Libreville – 2 mai 2025 Convergence Afrique .

La scène politique gabonaise s’ouvre sur un nouveau chapitre. Une fois Investi ce 3 mai 2025 à la tête de l’État après une victoire écrasante (94,88 % des voix) lors du scrutin du 12 avril, Brice Clotaire Oligui Nguema incarne une transition vers un régime que ses partisans espèrent à la fois stable et transformateur. Parmi les nombreuses voix qui saluent cette étape historique, celle de Régina Yakoma s’élève avec force et clarté.

Diplômée d’un Master II en gestion de projets innovants et connue pour son rôle de conseillère en stratégies socio-politiques et environnementales, Yakoma a livré une prise de parole remarquée dans laquelle elle célèbre non seulement l’investiture présidentielle, mais aussi la maturité politique d’un peuple « déterminé à tourner la page des divisions ». Pour elle, la validation des résultats par la Cour constitutionnelle – sans contestation ni incident – témoigne d’un processus démocratique maîtrisé, reflet d’une légitimité que peu contestent dans les cercles officiels.

Retour en grâce sur la scène continentale

À travers son message, Régina Yakoma ne se contente pas de féliciter le nouveau chef de l’État. Elle replace son élection dans un contexte plus large : celui du retour du Gabon au sein de l’Union africaine, après sa suspension en 2023. Un retour qu’elle qualifie de « symbole de souveraineté retrouvée » et de repositionnement stratégique du pays en Afrique centrale. Elle y voit un pas décisif dans la volonté de Libreville de redevenir un acteur diplomatique de premier plan.

Présidente du comité d’organisation du CPLA Gabon 2023-2024, événement phare pour l’agenda 2063 de l’Union africaine, Yakoma incarne cette nouvelle génération de stratèges panafricanistes qui souhaitent lier gouvernance locale et ambition continentale.

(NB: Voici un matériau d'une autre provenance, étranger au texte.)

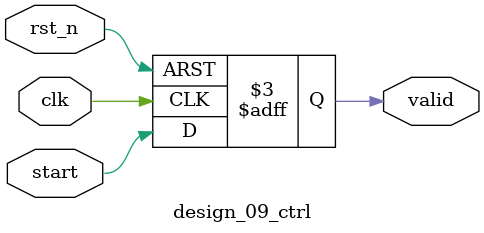
<source format=v>
module design_09_ctrl(
  input  clk,
  input  rst_n,
  input  start,
  output reg valid
);
  reg start_q;
  always @(posedge clk or negedge rst_n) begin
    if (!rst_n) begin
      valid <= 1'b0;
      start_q <= 1'b0;
    end else begin
      start_q <= start;
      valid <= start;
    end
  end
endmodule

</source>
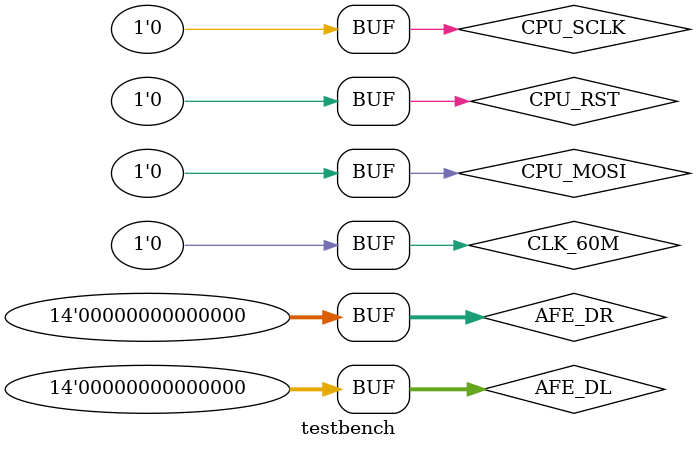
<source format=v>
`timescale 1ns / 1ps


module testbench;

	// Inputs
	reg [13:0] AFE_DR;
	reg [13:0] AFE_DL;
	reg CPU_SCLK;
	reg CPU_MOSI;
	reg CPU_RST;
	reg CLK_60M;

	// Outputs
	wire AFE_DCLK;
	wire AFE_HD;
	wire AFE_PBLK;
	wire AFE_CLPOB;
	wire AFE_SHP;
	wire AFE_SHD;
	wire AFE_CLPDM;
	wire AFE_VD;
	wire CCD_HL;
	wire CCD_H1;
	wire CCD_H2;
	wire CCD_RG;
	wire CCD_FD;
	wire CCD_SHUT;
	wire CCD_nXV1;
	wire CCD_nXV2;
	wire CCD_nXSG2;
	wire CPU_PCLK;
	wire CPU_VSYNC;
	wire CPU_HSYNC;
	wire [13:0] CPU_VD;
	wire [3:0] LED;

	// Instantiate the Unit Under Test (UUT)
	Top uut (
		.AFE_DR(AFE_DR), 
		.AFE_DL(AFE_DL), 
		.AFE_DCLK(AFE_DCLK), 
		.AFE_HD(AFE_HD), 
		.AFE_PBLK(AFE_PBLK), 
		.AFE_CLPOB(AFE_CLPOB), 
		.AFE_SHP(AFE_SHP), 
		.AFE_SHD(AFE_SHD), 
		.AFE_CLPDM(AFE_CLPDM), 
		.AFE_VD(AFE_VD), 
		.CCD_HL(CCD_HL), 
		.CCD_H1(CCD_H1), 
		.CCD_H2(CCD_H2), 
		.CCD_RG(CCD_RG), 
		.CCD_FD(CCD_FD), 
		.CCD_SHUT(CCD_SHUT), 
		.CCD_nXV1(CCD_nXV1), 
		.CCD_nXV2(CCD_nXV2), 
		.CCD_nXSG2(CCD_nXSG2), 
		.CPU_SCLK(CPU_SCLK), 
		.CPU_MOSI(CPU_MOSI), 
		.CPU_RST(CPU_RST), 
		.CPU_PCLK(CPU_PCLK), 
		.CPU_VSYNC(CPU_VSYNC), 
		.CPU_HSYNC(CPU_HSYNC), 
		.CPU_VD(CPU_VD), 
		.CLK_60M(CLK_60M), 
		.LED(LED)
	);

	initial begin
		// Initialize Inputs
		AFE_DR = 0;
		AFE_DL = 0;
		CPU_SCLK = 0;
		CPU_MOSI = 0;
		CPU_RST = 0;
		CLK_60M = 0;
		
		// Wait 100 ns for global reset to finish
		#100;
        
		// Add stimulus here

	end
      
endmodule


</source>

Une symbolique forte et un mandat attendu

Son soutien au président Oligui Nguema se double d’une lecture presque mystique de son ascension. Elle évoque notamment un épisode de 2009 – une colombe de paix se posant sur l’officier lors des obsèques d’Omar Bongo – qu’elle interprète comme une prophétie du destin. « Le président Oligui Nguema n’est pas un choix, mais l’élu », affirme-t-elle, insistant sur son parcours atypique entre institutions militaires et proximité avec les anciens dirigeants du continent.

Mais au-delà des symboles, Yakoma appelle à un « impératif de transformation ». Selon elle, les 94,88 % obtenus ne doivent pas être vus comme un simple triomphe électoral, mais comme l’expression d’un peuple en quête de rupture avec le passé. « Ce chiffre est le cri d’un peuple assoiffé de justice, de développement et de paix durable », martèle-t-elle, plaidant pour une gouvernance ancrée dans les réalités du terrain et ouverte aux dynamiques continentales.

Un septennat d’ambitions et de vigilance

Dans une déclaration solennelle à l’attention du chef de l’État, elle l’enjoint à incarner « le leader intègre que l’Histoire attend ». Si le ton est résolument optimiste, il s’accompagne d’une exigence : celle de répondre aux attentes pressantes des citoyens gabonais. Un soutien, donc, mais sans aveuglement.

Régina Yakoma se positionne ainsi comme une figure clé du nouveau paysage politique gabonais, à la croisée des sphères stratégiques et sociétales. Entre vision nationale et engagement continental, elle incarne cette relève qui entend accompagner, voire orienter, le tournant amorcé par l’investiture d’Oligui Nguema.

« Le Gabon a choisi son destin. À nous d’en être dignes », conclut-elle. Un appel lancé à la fois à la classe dirigeante, aux forces vives du pays, et à une jeunesse appelée à jouer un rôle central dans les années à venir.